Juin 2006 : Accord sur une nouvelle offre de négociation à l’Iran conditionnée par la suspension des activités sensibles.

Juillet 2006 : Adoption du Conseil de sécurité (par 14 voix contre 1) de la résolution 1696. Celle-ci rend obligatoire la suspension par l’Iran de toutes ses activités liées à l’enrichissement et au retraitement.

Août 2006 : Rapport de l’AIEA qui confirme que l’Iran ne se trouve pas en conformité avec la résolution 1696.

Décembre 2006 : Adoption à l’unanimité de la résolution 1 737. Celle-ci rend obligatoire la suspension de toutes les activités liées à l’enrichissement et à l’eau lourde en Iran, y compris en recherche et en développement. La résolution prévoit également des sanctions financières à l’encontre des organismes et individus responsables de ces activités.
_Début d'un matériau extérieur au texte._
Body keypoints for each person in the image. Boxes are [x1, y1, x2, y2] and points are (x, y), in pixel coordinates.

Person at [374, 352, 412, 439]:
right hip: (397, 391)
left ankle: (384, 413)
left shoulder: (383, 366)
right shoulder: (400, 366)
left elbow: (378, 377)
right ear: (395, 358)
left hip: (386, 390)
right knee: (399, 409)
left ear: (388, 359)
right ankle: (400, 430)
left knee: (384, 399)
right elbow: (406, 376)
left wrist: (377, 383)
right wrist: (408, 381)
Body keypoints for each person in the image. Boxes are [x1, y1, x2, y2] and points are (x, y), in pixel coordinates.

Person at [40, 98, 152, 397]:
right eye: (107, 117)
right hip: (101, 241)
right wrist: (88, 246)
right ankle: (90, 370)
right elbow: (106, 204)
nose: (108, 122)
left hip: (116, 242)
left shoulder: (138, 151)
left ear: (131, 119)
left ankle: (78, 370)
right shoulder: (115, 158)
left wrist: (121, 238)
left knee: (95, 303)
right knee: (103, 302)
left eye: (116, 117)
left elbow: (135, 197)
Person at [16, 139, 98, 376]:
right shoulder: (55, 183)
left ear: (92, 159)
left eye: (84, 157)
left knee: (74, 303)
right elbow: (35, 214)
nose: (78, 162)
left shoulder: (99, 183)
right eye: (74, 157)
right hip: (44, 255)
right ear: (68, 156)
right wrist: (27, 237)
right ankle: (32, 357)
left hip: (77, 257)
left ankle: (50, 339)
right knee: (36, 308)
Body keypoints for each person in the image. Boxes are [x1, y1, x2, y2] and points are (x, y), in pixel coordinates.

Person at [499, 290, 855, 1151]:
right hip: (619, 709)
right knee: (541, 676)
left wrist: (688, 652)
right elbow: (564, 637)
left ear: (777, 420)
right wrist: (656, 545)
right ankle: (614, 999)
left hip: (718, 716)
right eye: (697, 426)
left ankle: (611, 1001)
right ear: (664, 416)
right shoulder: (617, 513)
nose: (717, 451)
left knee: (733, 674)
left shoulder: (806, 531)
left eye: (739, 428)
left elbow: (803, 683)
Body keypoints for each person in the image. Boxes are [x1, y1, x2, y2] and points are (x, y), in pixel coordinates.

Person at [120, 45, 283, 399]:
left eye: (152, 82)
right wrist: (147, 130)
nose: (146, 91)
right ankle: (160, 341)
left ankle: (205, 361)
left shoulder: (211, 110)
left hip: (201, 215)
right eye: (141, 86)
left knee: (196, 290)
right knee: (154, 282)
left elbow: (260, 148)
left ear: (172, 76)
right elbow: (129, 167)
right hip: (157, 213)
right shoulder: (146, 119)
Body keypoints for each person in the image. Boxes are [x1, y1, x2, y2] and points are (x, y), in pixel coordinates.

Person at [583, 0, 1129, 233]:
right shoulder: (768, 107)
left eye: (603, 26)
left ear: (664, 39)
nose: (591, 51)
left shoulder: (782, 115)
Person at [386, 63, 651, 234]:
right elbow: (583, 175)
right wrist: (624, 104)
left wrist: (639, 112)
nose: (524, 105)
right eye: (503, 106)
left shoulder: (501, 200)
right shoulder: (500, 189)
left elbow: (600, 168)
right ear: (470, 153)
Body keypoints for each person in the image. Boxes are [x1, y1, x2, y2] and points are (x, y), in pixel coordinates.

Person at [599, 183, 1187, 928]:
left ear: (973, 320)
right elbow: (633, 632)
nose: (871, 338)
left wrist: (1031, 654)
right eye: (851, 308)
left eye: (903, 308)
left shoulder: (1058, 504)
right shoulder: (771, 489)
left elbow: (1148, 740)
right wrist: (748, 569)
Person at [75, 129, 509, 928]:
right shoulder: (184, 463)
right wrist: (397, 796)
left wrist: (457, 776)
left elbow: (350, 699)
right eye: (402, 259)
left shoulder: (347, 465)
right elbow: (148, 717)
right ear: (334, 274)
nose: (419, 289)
Mars 2007 : Adoption à l’unanimité, par le Conseil de sécurité des Nations-Unies, de la résolution 1 747. Le conseil introduit de nouvelles mesures visant à pousser l’Iran à privilégier la négociation à un isolement croissant.

Avril 2007 : Le président Ahmadinejad annonce officiellement que le programme d’enrichissement est entré « dans sa phase industrielle ».

Juillet 2007 : Téhéran accepte que des inspecteurs de l’AIEA se rendent avant la fin juillet sur le site du réacteur à eau lourde d’Arak, qui était fermé aux inspections depuis mars, à la suite des sanctions imposées par l’Onu.

Septembre 2007 : Ahmadinejad déclare que l’Iran a « mis en service plus de 3 000 centrifugeuses ».

Décembre 2007 : Un rapport de 16 agences de renseignements américains indique que l’Iran a stoppé en 2003 son programme nucléaire militaire.